Charles’s biographer Penny Junor twisted the knife further when she wrote a laudatory book about the Prince of Wales, arguing that the late Princess suffered from Borderline Personality Syndrome, a recognized medical condition. She had been briefed by St James’s Palace which had read the final manuscript. The profile of Diana by American writer Sally Bedell Smith reached a similar conclusion, presumably influenced by off-the-record sources. As Diana’s former private secretary, Patrick Jephson, noted, ‘It passed into the public consciousness that the Princess of Wales was mentally ill in some way.’

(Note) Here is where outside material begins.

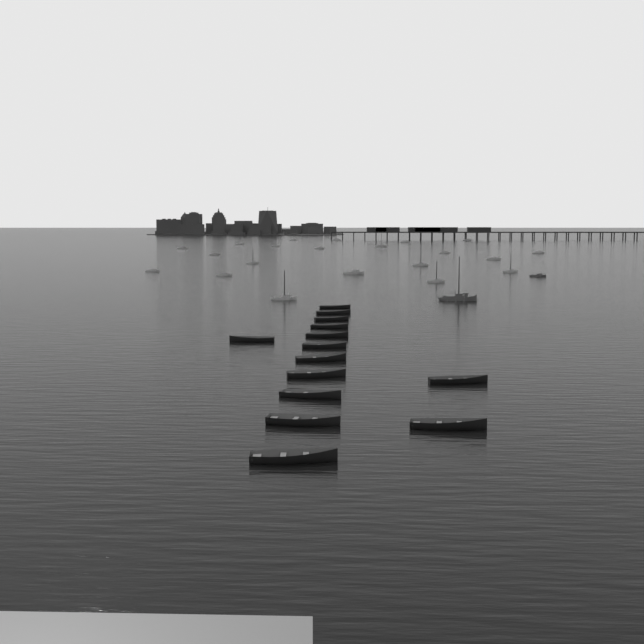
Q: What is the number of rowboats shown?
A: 14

Mad and, like Princess Caroline before her, seemingly soon forgotten. The fact that there were only a handful of bouquets outside Kensington Palace on the sixth anniversary of her death was seized upon as a sign of her wilting legacy and fading memory. It gave ammunition to those eager to dismiss the cult of Diana, the primacy of feeling over reason, of the personal over the political, as nothing more than a disguised version of self-love, a fad as ephemeral as the Carolinian movement. Intellectuals who had viewed with alarm the outpouring of public grief at her death now regarded this phenomenon as a symbol of society’s general retreat from reason and rationality, the death knell of the Age of Enlightenment.